Exercise requirements → Your copy of the data should match it exactly, except that the pictures are gone.
[Opening Working data section]
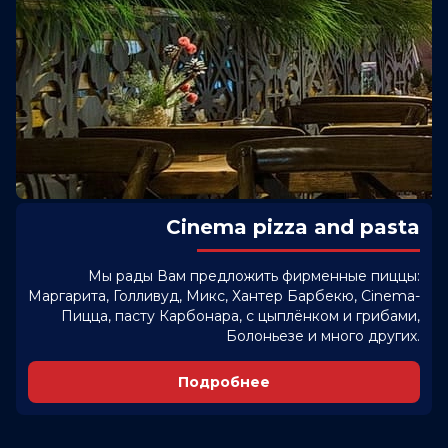
Cinema pizza and pasta
Мы рады Вам предложить фирменные пиццы:
Маргарита, Голливуд, Микс, Хантер Барбекю, Cinema-
Пицца, пасту Карбонара, с цыплёнком и грибами,
Болоньезе и много других.
Подробнее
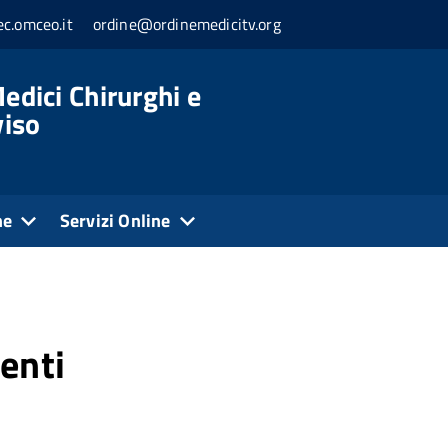
c.omceo.it
ordine@ordinemedicitv.org
edici Chirurghi e
viso
ne
Servizi Online
enti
[Closing Working data section]
Response area →
Cinema pizza and pasta
Мы рады Вам предложить фирменные пиццы:
Маргарита, Голливуд, Микс, Хантер Барбекю, Cinema-
Пицца, пасту Карбонара, с цыплёнком и грибами,
Болоньезе и много других.
Подробнее
c.omceo.it
ordine@ordinemedicitv.org
edici Chirurghi e
viso
ne
Servizi Online
enti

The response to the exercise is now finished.